Concept and Variables Studied Together: The concept of interest was early identification of modifiable and non-modifiable cardiovascular risks of preschool children. Variables studied were: family history of cardiovascular disease, percent calories from fat, hours of inactivity, exposure to environmental tobacco smoke, cholesterol level, blood pressure, body mass index, nursing diagnosis, nursing intervention, problem rating scale for outcomes
Methods: Parents who consented to participate completed a multi-generational cardiovascular health history form and a 24-hour dietary recall for themselves and their child. Parents were offered a free total cholesterol screen if they were unaware of their own cholesterol level. Data for height, weight, and blood pressure were obtained from the child within the context of the health exam. If risk factors were present, parents were asked permission to perform a fingerstick cholesterol test on their child.

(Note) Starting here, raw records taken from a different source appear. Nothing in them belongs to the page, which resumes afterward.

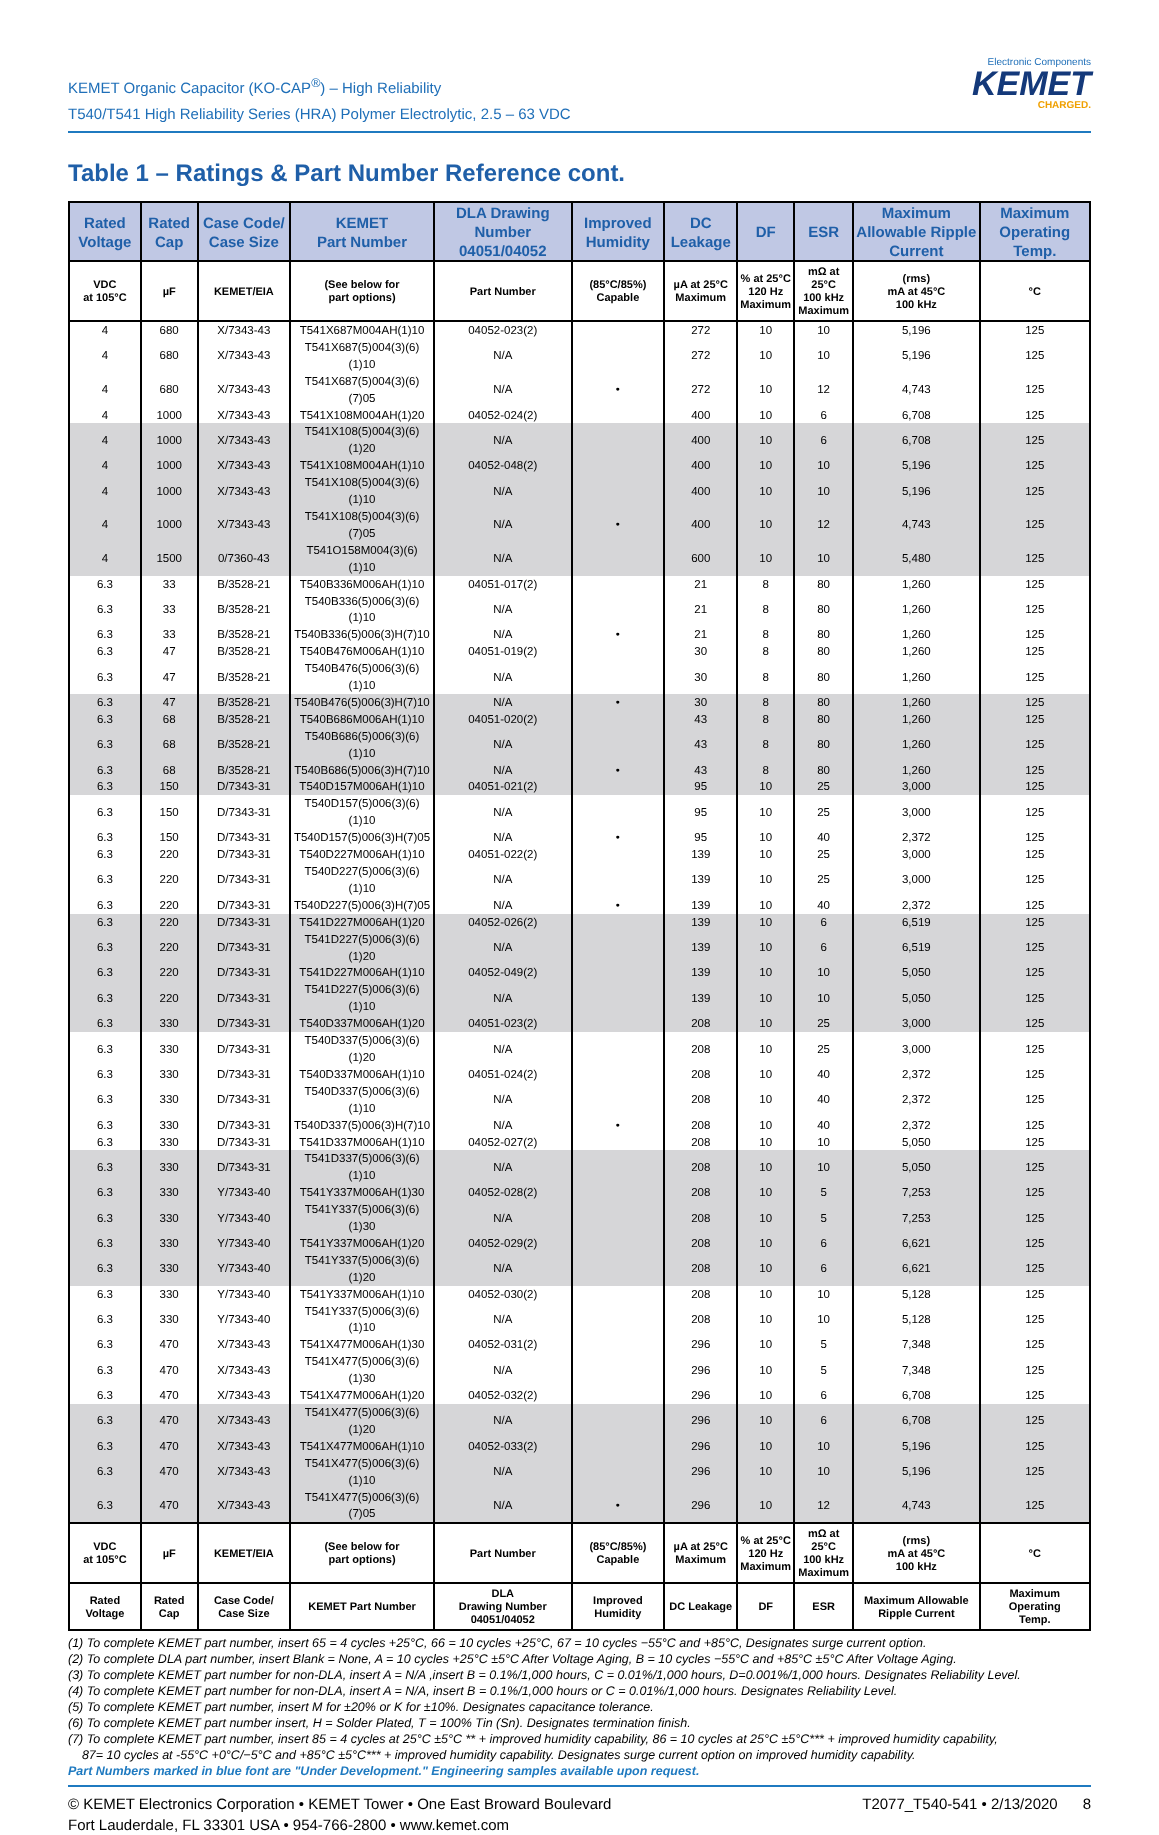KEMET Organic Capacitor (KO-CAP<sup>®</sup>) – High Reliability
T540/T541 High Reliability Series (HRA) Polymer Electrolytic, 2.5 – 63 VDC
Electronic Components
KEMET
CHARGED.
Table 1 – Ratings & Part Number Reference cont.
| Rated Voltage | Rated Cap | Case Code/ Case Size | KEMET Part Number | DLA Drawing Number 04051/04052 | Improved Humidity | DC Leakage | DF | ESR | Maximum Allowable Ripple Current | Maximum Operating Temp. |
| --- | --- | --- | --- | --- | --- | --- | --- | --- | --- | --- |
| VDC at 105°C | µF | KEMET/EIA | (See below for part options) | Part Number | (85°C/85%) Capable | µA at 25°C Maximum | % at 25°C 120 Hz Maximum | mΩ at 25°C 100 kHz Maximum | (rms) mA at 45°C 100 kHz | °C |
| 4 | 680 | X/7343-43 | T541X687M004AH(1)10 | 04052-023(2) | | 272 | 10 | 10 | 5,196 | 125 |
| 4 | 680 | X/7343-43 | T541X687(5)004(3)(6)(1)10 | N/A | | 272 | 10 | 10 | 5,196 | 125 |
| 4 | 680 | X/7343-43 | T541X687(5)004(3)(6)(7)05 | N/A | • | 272 | 10 | 12 | 4,743 | 125 |
| 4 | 1000 | X/7343-43 | T541X108M004AH(1)20 | 04052-024(2) | | 400 | 10 | 6 | 6,708 | 125 |
| 4 | 1000 | X/7343-43 | T541X108(5)004(3)(6)(1)20 | N/A | | 400 | 10 | 6 | 6,708 | 125 |
| 4 | 1000 | X/7343-43 | T541X108M004AH(1)10 | 04052-048(2) | | 400 | 10 | 10 | 5,196 | 125 |
| 4 | 1000 | X/7343-43 | T541X108(5)004(3)(6)(1)10 | N/A | | 400 | 10 | 10 | 5,196 | 125 |
| 4 | 1000 | X/7343-43 | T541X108(5)004(3)(6)(7)05 | N/A | • | 400 | 10 | 12 | 4,743 | 125 |
| 4 | 1500 | 0/7360-43 | T541O158M004(3)(6)(1)10 | N/A | | 600 | 10 | 10 | 5,480 | 125 |
| 6.3 | 33 | B/3528-21 | T540B336M006AH(1)10 | 04051-017(2) | | 21 | 8 | 80 | 1,260 | 125 |
| 6.3 | 33 | B/3528-21 | T540B336(5)006(3)(6)(1)10 | N/A | | 21 | 8 | 80 | 1,260 | 125 |
| 6.3 | 33 | B/3528-21 | T540B336(5)006(3)H(7)10 | N/A | • | 21 | 8 | 80 | 1,260 | 125 |
| 6.3 | 47 | B/3528-21 | T540B476M006AH(1)10 | 04051-019(2) | | 30 | 8 | 80 | 1,260 | 125 |
| 6.3 | 47 | B/3528-21 | T540B476(5)006(3)(6)(1)10 | N/A | | 30 | 8 | 80 | 1,260 | 125 |
| 6.3 | 47 | B/3528-21 | T540B476(5)006(3)H(7)10 | N/A | • | 30 | 8 | 80 | 1,260 | 125 |
| 6.3 | 68 | B/3528-21 | T540B686M006AH(1)10 | 04051-020(2) | | 43 | 8 | 80 | 1,260 | 125 |
| 6.3 | 68 | B/3528-21 | T540B686(5)006(3)(6)(1)10 | N/A | | 43 | 8 | 80 | 1,260 | 125 |
| 6.3 | 68 | B/3528-21 | T540B686(5)006(3)H(7)10 | N/A | • | 43 | 8 | 80 | 1,260 | 125 |
| 6.3 | 150 | D/7343-31 | T540D157M006AH(1)10 | 04051-021(2) | | 95 | 10 | 25 | 3,000 | 125 |
| 6.3 | 150 | D/7343-31 | T540D157(5)006(3)(6)(1)10 | N/A | | 95 | 10 | 25 | 3,000 | 125 |
| 6.3 | 150 | D/7343-31 | T540D157(5)006(3)H(7)05 | N/A | • | 95 | 10 | 40 | 2,372 | 125 |
| 6.3 | 220 | D/7343-31 | T540D227M006AH(1)10 | 04051-022(2) | | 139 | 10 | 25 | 3,000 | 125 |
| 6.3 | 220 | D/7343-31 | T540D227(5)006(3)(6)(1)10 | N/A | | 139 | 10 | 25 | 3,000 | 125 |
| 6.3 | 220 | D/7343-31 | T540D227(5)006(3)H(7)05 | N/A | • | 139 | 10 | 40 | 2,372 | 125 |
| 6.3 | 220 | D/7343-31 | T541D227M006AH(1)20 | 04052-026(2) | | 139 | 10 | 6 | 6,519 | 125 |
| 6.3 | 220 | D/7343-31 | T541D227(5)006(3)(6)(1)20 | N/A | | 139 | 10 | 6 | 6,519 | 125 |
| 6.3 | 220 | D/7343-31 | T541D227M006AH(1)10 | 04052-049(2) | | 139 | 10 | 10 | 5,050 | 125 |
| 6.3 | 220 | D/7343-31 | T541D227(5)006(3)(6)(1)10 | N/A | | 139 | 10 | 10 | 5,050 | 125 |
| 6.3 | 330 | D/7343-31 | T540D337M006AH(1)20 | 04051-023(2) | | 208 | 10 | 25 | 3,000 | 125 |
| 6.3 | 330 | D/7343-31 | T540D337(5)006(3)(6)(1)20 | N/A | | 208 | 10 | 25 | 3,000 | 125 |
| 6.3 | 330 | D/7343-31 | T540D337M006AH(1)10 | 04051-024(2) | | 208 | 10 | 40 | 2,372 | 125 |
| 6.3 | 330 | D/7343-31 | T540D337(5)006(3)(6)(1)10 | N/A | | 208 | 10 | 40 | 2,372 | 125 |
| 6.3 | 330 | D/7343-31 | T540D337(5)006(3)H(7)10 | N/A | • | 208 | 10 | 40 | 2,372 | 125 |
| 6.3 | 330 | D/7343-31 | T541D337M006AH(1)10 | 04052-027(2) | | 208 | 10 | 10 | 5,050 | 125 |
| 6.3 | 330 | D/7343-31 | T541D337(5)006(3)(6)(1)10 | N/A | | 208 | 10 | 10 | 5,050 | 125 |
| 6.3 | 330 | Y/7343-40 | T541Y337M006AH(1)30 | 04052-028(2) | | 208 | 10 | 5 | 7,253 | 125 |
| 6.3 | 330 | Y/7343-40 | T541Y337(5)006(3)(6)(1)30 | N/A | | 208 | 10 | 5 | 7,253 | 125 |
| 6.3 | 330 | Y/7343-40 | T541Y337M006AH(1)20 | 04052-029(2) | | 208 | 10 | 6 | 6,621 | 125 |
| 6.3 | 330 | Y/7343-40 | T541Y337(5)006(3)(6)(1)20 | N/A | | 208 | 10 | 6 | 6,621 | 125 |
| 6.3 | 330 | Y/7343-40 | T541Y337M006AH(1)10 | 04052-030(2) | | 208 | 10 | 10 | 5,128 | 125 |
| 6.3 | 330 | Y/7343-40 | T541Y337(5)006(3)(6)(1)10 | N/A | | 208 | 10 | 10 | 5,128 | 125 |
| 6.3 | 470 | X/7343-43 | T541X477M006AH(1)30 | 04052-031(2) | | 296 | 10 | 5 | 7,348 | 125 |
| 6.3 | 470 | X/7343-43 | T541X477(5)006(3)(6)(1)30 | N/A | | 296 | 10 | 5 | 7,348 | 125 |
| 6.3 | 470 | X/7343-43 | T541X477M006AH(1)20 | 04052-032(2) | | 296 | 10 | 6 | 6,708 | 125 |
| 6.3 | 470 | X/7343-43 | T541X477(5)006(3)(6)(1)20 | N/A | | 296 | 10 | 6 | 6,708 | 125 |
| 6.3 | 470 | X/7343-43 | T541X477M006AH(1)10 | 04052-033(2) | | 296 | 10 | 10 | 5,196 | 125 |
| 6.3 | 470 | X/7343-43 | T541X477(5)006(3)(6)(1)10 | N/A | | 296 | 10 | 10 | 5,196 | 125 |
| 6.3 | 470 | X/7343-43 | T541X477(5)006(3)(6)(7)05 | N/A | • | 296 | 10 | 12 | 4,743 | 125 |
| VDC at 105°C | µF | KEMET/EIA | (See below for part options) | Part Number | (85°C/85%) Capable | µA at 25°C Maximum | % at 25°C 120 Hz Maximum | mΩ at 25°C 100 kHz Maximum | (rms) mA at 45°C 100 kHz | °C |
| Rated Voltage | Rated Cap | Case Code/ Case Size | KEMET Part Number | DLA Drawing Number 04051/04052 | Improved Humidity | DC Leakage | DF | ESR | Maximum Allowable Ripple Current | Maximum Operating Temp. |
(1) To complete KEMET part number, insert 65 = 4 cycles +25°C, 66 = 10 cycles +25°C, 67 = 10 cycles −55°C and +85°C, Designates surge current option.
(2) To complete DLA part number, insert Blank = None, A = 10 cycles +25°C ±5°C After Voltage Aging, B = 10 cycles −55°C and +85°C ±5°C After Voltage Aging.
(3) To complete KEMET part number for non-DLA, insert A = N/A ,insert B = 0.1%/1,000 hours, C = 0.01%/1,000 hours, D=0.001%/1,000 hours. Designates Reliability Level.
(4) To complete KEMET part number for non-DLA, insert A = N/A, insert B = 0.1%/1,000 hours or C = 0.01%/1,000 hours. Designates Reliability Level.
(5) To complete KEMET part number, insert M for ±20% or K for ±10%. Designates capacitance tolerance.
(6) To complete KEMET part number insert, H = Solder Plated, T = 100% Tin (Sn). Designates termination finish.
(7) To complete KEMET part number, insert 85 = 4 cycles at 25°C ±5°C ** + improved humidity capability, 86 = 10 cycles at 25°C ±5°C*** + improved humidity capability,
87= 10 cycles at -55°C +0°C/−5°C and +85°C ±5°C*** + improved humidity capability. Designates surge current option on improved humidity capability.
Part Numbers marked in blue font are "Under Development." Engineering samples available upon request.
© KEMET Electronics Corporation • KEMET Tower • One East Broward Boulevard
Fort Lauderdale, FL 33301 USA • 954-766-2800 • www.kemet.com
T2077_T540-541 • 2/13/2020 8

Findings: Of the 79 child participants to date, 35.4% reported ethnicity as Latino/Hispanic (of all races), 43.04% white, 2.53% black, 3.8% Asian and 15.9% mixed race. Most of the children were boys (58.3%). Only 6 children (7.6%) showed no risk factors. Two additional children (2.5%) presented with a non-modifiable (i.e., family history) risk factor. At least one modifiable risk factor was present in 71 (89.9 %) children. There were 26 (32.9%) children with a body mass index over the 85th percentile; 20 (25.3%) children with a systolic or diastolic blood pressure over the 90th percentile for gender, age and height; 41 (51.9%) children with a dietary fat intake of >30%; 28 (35.4%) children who watched TV or played video games more than 2 hours per day; and 19 (24.1%) children were exposed to passive tobacco smoke. The most frequent nursing diagnoses (patient problem in the Omaha System) assigned to subjects were in the domain of health related behaviors (n=19) and included nutrition, physical activity, and substance use (associated with ETS). Environmental problems were second most frequent (n=14) and included income (due to no health insurance) and communication with community resources due to parental difficulties with navigating systems to obtain needed care for their child. No physiological problems related to cardiovascular risk were recorded using the Omaha System.
Conclusions: The presence of cardiovascular risk factors in almost 90% of presumably healthy preschoolers has important implications for the delivery of well-child care to vulnerable populations. It provides evidence to support testing of interventions that are capable of effecting a change in health behaviors.
Implications: The prevalence of cardiovascular risk factors among a low-income preschool population suggests abundant opportunity for early intervention in an attempt to reduce health disparities. There are continuing life span, public health, and economic implications regarding the morbidity and mortality of cardiovascular disease in the United States.